The task:
Below are records; give the number of their lines that hold the word "fiesta", and write nothing more.

Stored data entries:
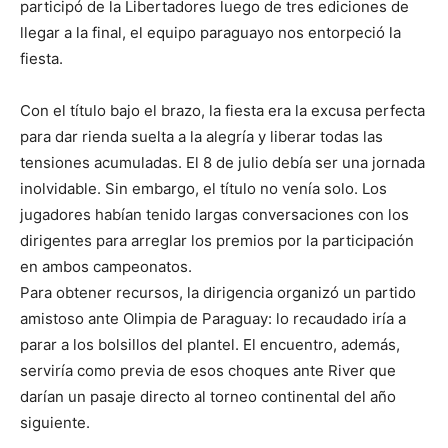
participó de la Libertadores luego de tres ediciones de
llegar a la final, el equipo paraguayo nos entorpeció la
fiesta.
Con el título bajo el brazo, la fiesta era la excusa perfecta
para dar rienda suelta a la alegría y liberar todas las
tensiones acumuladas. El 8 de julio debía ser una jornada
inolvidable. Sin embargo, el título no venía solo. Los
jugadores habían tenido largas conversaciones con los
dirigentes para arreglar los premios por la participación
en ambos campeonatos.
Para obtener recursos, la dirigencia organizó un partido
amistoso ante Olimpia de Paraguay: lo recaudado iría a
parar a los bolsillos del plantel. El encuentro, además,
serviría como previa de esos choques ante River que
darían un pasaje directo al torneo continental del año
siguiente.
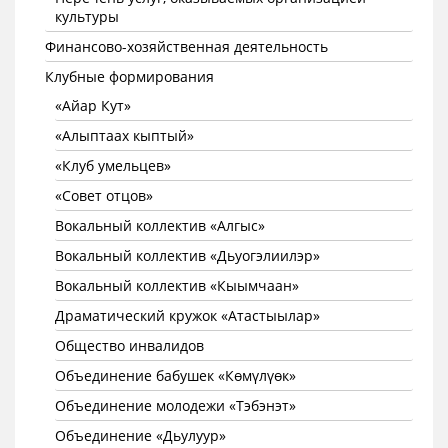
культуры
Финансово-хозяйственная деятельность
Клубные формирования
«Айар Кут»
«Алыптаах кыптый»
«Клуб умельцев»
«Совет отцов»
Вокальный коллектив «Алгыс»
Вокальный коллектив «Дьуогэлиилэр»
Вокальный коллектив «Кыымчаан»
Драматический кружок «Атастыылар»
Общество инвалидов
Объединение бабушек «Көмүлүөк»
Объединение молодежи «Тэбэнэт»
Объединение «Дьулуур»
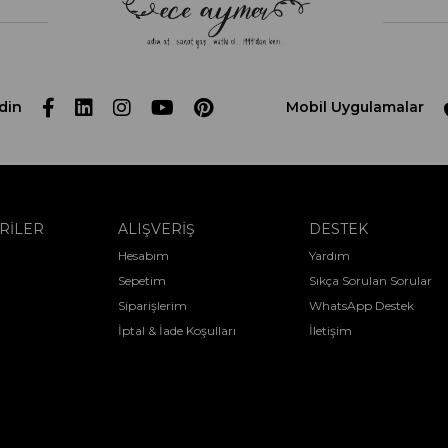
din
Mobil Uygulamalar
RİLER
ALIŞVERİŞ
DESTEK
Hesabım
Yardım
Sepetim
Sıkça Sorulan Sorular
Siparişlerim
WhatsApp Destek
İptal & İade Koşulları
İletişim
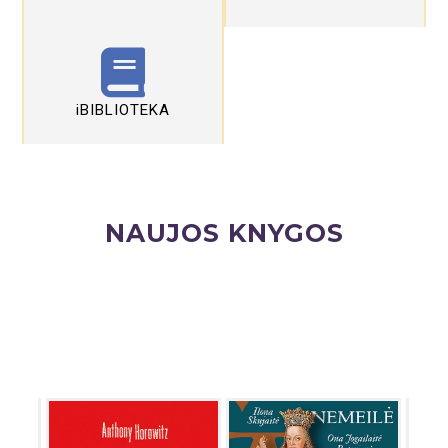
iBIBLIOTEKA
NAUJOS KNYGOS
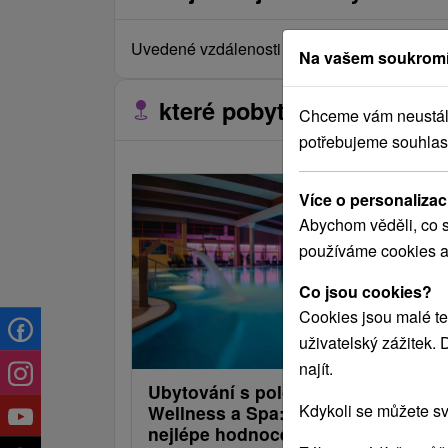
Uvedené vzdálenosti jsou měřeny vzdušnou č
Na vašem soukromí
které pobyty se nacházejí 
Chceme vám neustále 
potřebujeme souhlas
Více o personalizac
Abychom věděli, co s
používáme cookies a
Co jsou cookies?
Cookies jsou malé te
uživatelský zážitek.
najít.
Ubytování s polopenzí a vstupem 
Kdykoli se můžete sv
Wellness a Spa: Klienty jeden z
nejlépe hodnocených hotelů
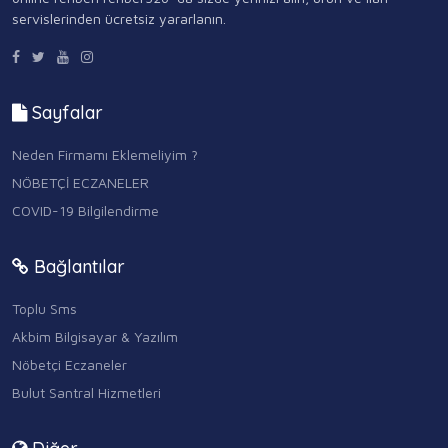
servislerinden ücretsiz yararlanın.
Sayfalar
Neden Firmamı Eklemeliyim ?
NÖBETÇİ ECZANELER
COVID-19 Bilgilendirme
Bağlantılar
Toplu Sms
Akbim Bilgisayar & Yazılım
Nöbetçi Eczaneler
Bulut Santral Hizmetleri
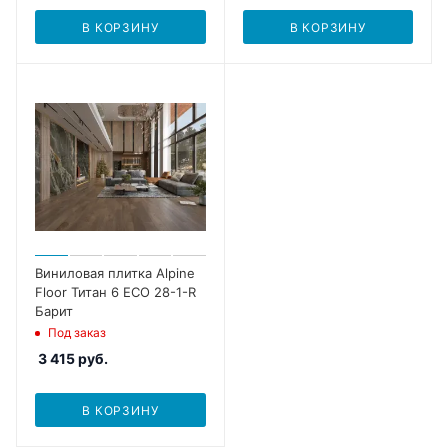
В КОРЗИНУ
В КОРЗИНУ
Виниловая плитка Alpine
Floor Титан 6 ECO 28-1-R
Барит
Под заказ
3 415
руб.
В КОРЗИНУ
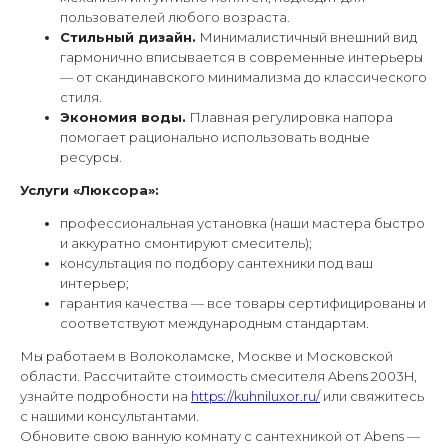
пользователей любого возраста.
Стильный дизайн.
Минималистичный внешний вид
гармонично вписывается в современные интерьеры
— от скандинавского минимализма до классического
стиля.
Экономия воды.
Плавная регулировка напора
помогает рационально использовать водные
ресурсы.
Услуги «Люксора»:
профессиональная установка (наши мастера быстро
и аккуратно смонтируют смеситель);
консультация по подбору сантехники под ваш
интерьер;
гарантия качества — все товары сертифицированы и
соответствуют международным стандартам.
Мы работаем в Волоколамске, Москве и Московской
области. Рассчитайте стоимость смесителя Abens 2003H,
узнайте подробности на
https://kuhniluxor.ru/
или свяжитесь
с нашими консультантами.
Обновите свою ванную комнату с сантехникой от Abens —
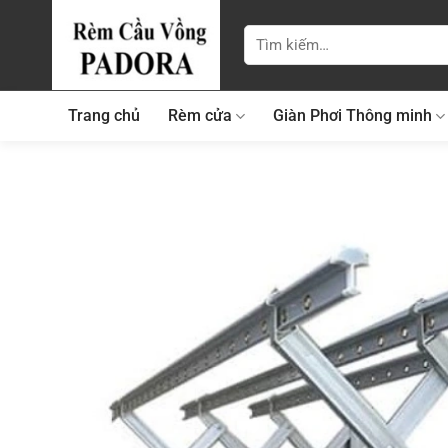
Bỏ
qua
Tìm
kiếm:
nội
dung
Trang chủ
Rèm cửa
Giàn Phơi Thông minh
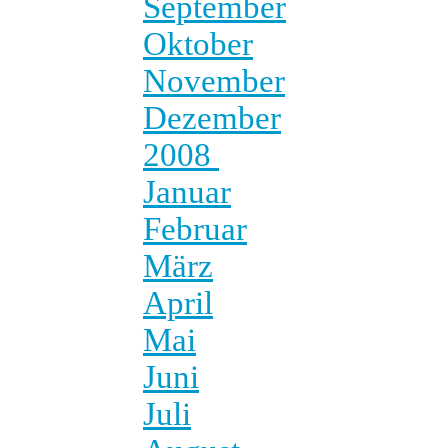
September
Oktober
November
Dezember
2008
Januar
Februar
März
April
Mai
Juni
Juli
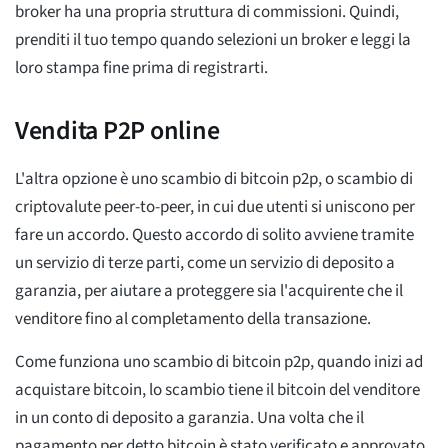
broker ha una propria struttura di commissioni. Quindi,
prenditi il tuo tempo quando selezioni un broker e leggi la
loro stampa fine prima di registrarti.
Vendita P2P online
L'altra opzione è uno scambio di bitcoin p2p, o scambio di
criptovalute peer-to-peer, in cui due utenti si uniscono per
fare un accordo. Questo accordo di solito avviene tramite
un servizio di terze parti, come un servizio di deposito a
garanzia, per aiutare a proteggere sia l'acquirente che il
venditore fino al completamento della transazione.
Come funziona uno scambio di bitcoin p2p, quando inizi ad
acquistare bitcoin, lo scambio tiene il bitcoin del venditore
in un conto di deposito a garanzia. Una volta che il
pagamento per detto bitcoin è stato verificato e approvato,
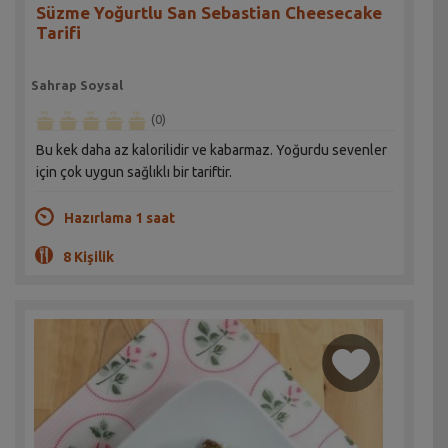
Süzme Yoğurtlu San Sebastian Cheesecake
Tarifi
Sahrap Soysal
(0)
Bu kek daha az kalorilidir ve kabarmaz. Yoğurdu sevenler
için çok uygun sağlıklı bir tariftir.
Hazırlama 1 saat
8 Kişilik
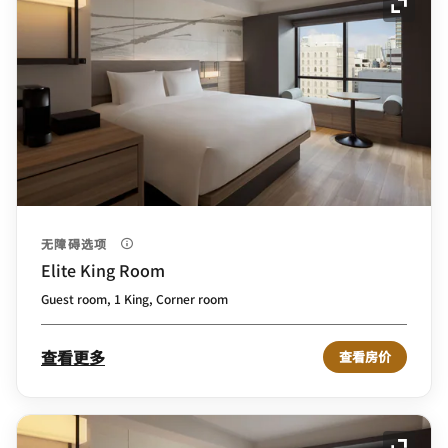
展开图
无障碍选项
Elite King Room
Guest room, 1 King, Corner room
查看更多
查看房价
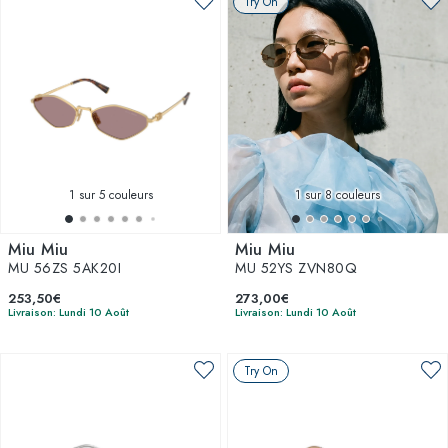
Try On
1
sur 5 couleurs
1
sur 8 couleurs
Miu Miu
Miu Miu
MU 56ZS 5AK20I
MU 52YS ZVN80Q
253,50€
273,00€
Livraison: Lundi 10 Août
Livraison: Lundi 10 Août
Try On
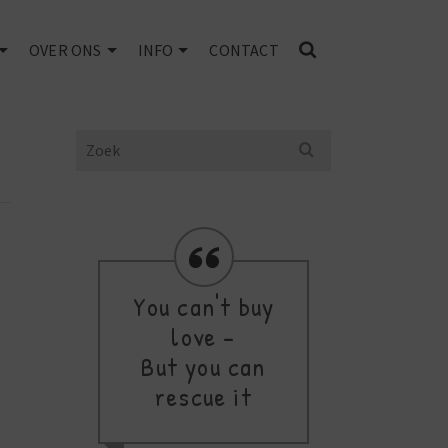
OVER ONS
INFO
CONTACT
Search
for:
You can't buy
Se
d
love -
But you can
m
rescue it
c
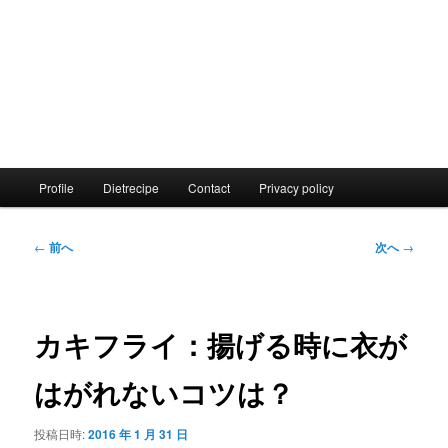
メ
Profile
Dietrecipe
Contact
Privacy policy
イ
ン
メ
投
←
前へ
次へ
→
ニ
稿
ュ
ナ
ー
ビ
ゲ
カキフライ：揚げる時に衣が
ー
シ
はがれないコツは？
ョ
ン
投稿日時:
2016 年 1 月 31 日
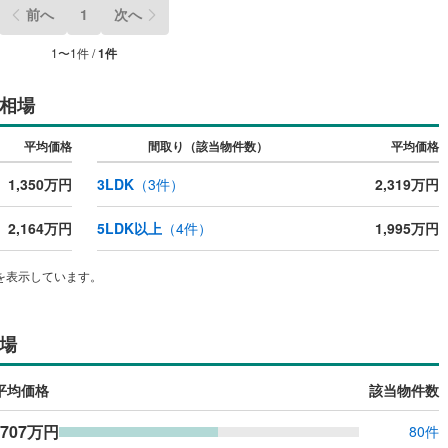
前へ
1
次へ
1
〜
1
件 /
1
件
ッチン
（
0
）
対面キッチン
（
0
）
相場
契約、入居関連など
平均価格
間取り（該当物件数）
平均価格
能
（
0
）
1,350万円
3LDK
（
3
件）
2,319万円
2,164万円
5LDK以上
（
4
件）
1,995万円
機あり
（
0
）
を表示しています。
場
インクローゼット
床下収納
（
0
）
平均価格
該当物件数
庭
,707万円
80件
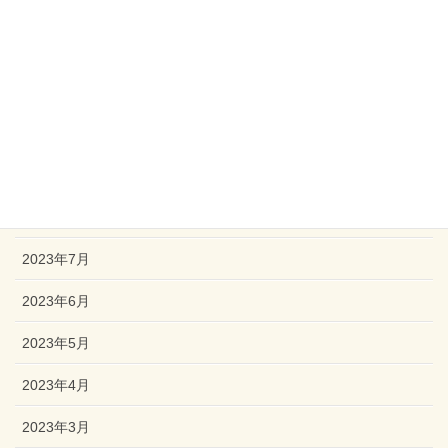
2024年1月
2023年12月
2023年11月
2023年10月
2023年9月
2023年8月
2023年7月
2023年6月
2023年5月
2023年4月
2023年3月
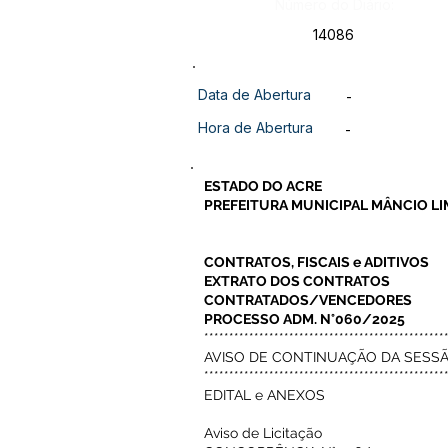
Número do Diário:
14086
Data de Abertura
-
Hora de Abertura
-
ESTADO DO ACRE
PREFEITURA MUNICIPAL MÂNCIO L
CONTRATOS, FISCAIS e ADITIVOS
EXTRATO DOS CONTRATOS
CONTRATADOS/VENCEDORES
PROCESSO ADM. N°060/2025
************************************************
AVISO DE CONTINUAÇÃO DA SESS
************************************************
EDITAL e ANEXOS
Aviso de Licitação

Solution for this task:
2